For the Mechanically Curious:

Describing it somewhat backwards from the order in which everything was finally solved: I knew I had a steering fluid leak. But it went from once a month top-offs to empty between fill-ups in the short time after leaving Colorado. Turns out there was a leaky seal in our hydro booster (I learned that the brake booster increases braking pressure hydrolically using the power steering fluid). New booster busted a rusty break line when they were bleeding the system. Another brake line blew out over night sitting there before we picked it up the next day. So thankful that happened in the shop and not bouncing up and down the Appalachian Mountains the next day. Ok, so for the real kicker; a vacuum had been created in our metal fuel tank and literally sucked it in on itself to the point where it creased in spots and cracked along a rust line. The final sign of the issue was a leak that probably didn’t develop until right around the time we broke down the second time – at least it certainly wasn’t there on our last fuel stop. On top of that, the tube on the fuel sender had been slowly bent and pinched off by the compression. To some extent it was maybe not getting enough fuel. But what’s weird is that it ran strong until right before it died that second time. So maybe the vacuum finally caused the crease, the leak, and bent the sender all at once which starved the pump. The shop owner (Wesley) said he’d never seen anything like it in 31 years. His brother who also works there – never in 40 years.

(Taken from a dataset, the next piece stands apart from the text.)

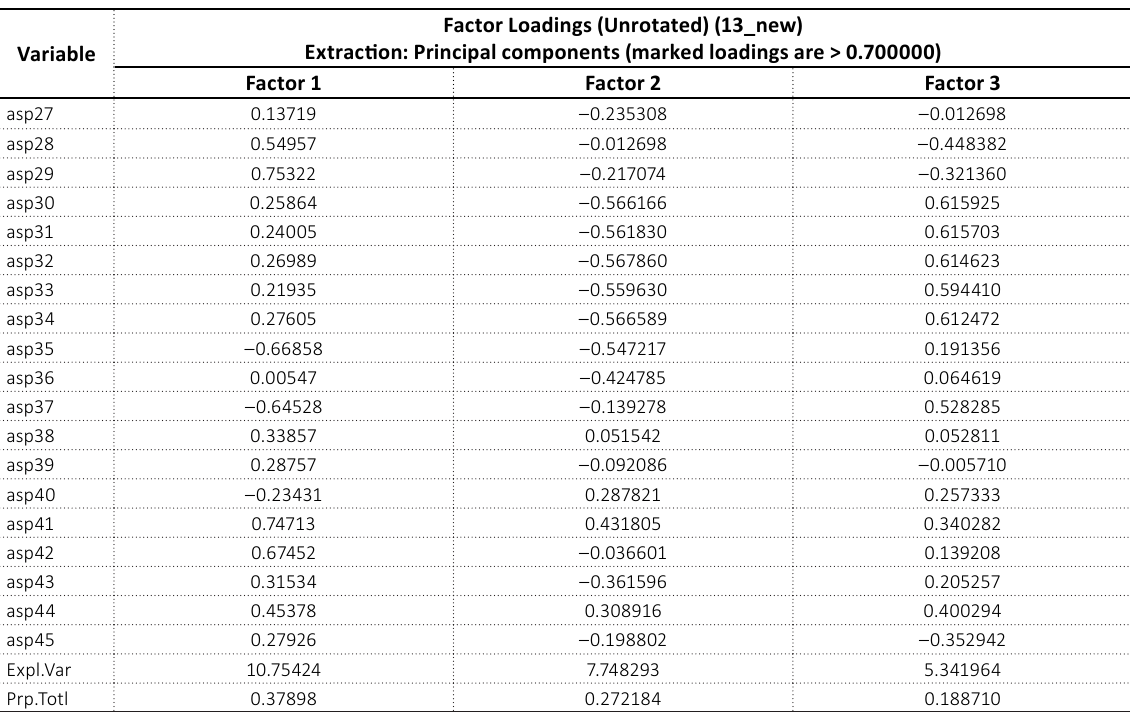
Table B1. The results of the multivariate analysis on the level of development of particular aspects of corporate social responsibility in banks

When I was getting the final run-down from Wesley, he said it should run better than it ever has before. And he was right. We pulled through the mountains along I-80 (admittedly nothing massive, but still) with more power than the other couple times we’ve tackled that same route. It was almost a joy to tow with it. But that was a LONG day. I realized it was only 500 miles from Cincinnati (where we stopped the night before to spend a few albeit way too short hours with dear friends there) to the farm. Before, I was thinking it was 600, but maybe that was from Louisville. Anyway, we made a family-unanimous decision to push through and get here from Cincinnati in one day. The kids especially. And they did great – even voluntarily foregoing run-around stops at rest areas to pull it off. We’re all so glad we did too!

It is so peaceful here and such a wonderful blessing to be back. The only thing that would make it better would be if our friends were here too. But we’re glad that they are having a special family trip and look forward to their return.